* TASK STATEMENT *
Render the data below as a Markdown table with two columns, Row and Line, giving each nonblank line its own numbered row. Leave the pictures out.

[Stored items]
>> start
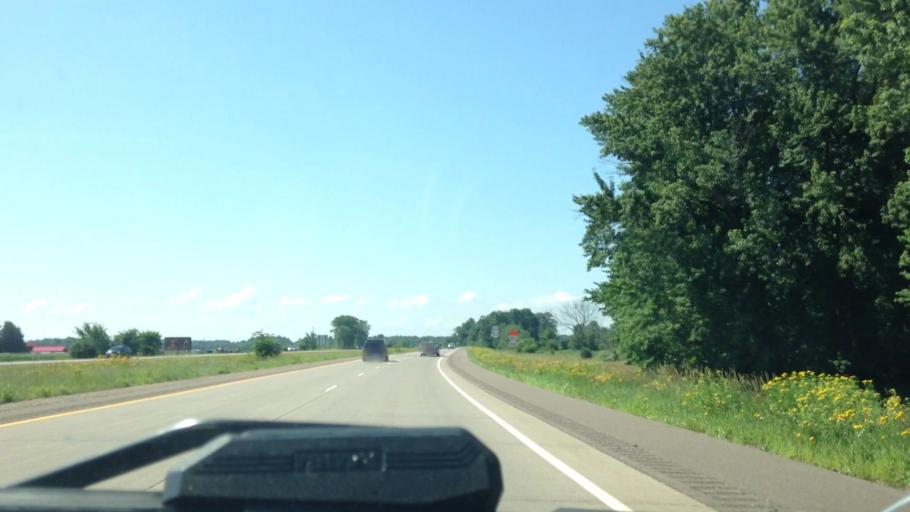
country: US
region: Wisconsin
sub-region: Barron County
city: Rice Lake
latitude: 45.4635
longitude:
>> end
* TASK RESULT *
| Row | Line |
|---|---|
| 1 | country: US |
| 2 | region: Wisconsin |
| 3 | sub-region: Barron County |
| 4 | city: Rice Lake |
| 5 | latitude: 45.4635 |
| 6 | longitude: |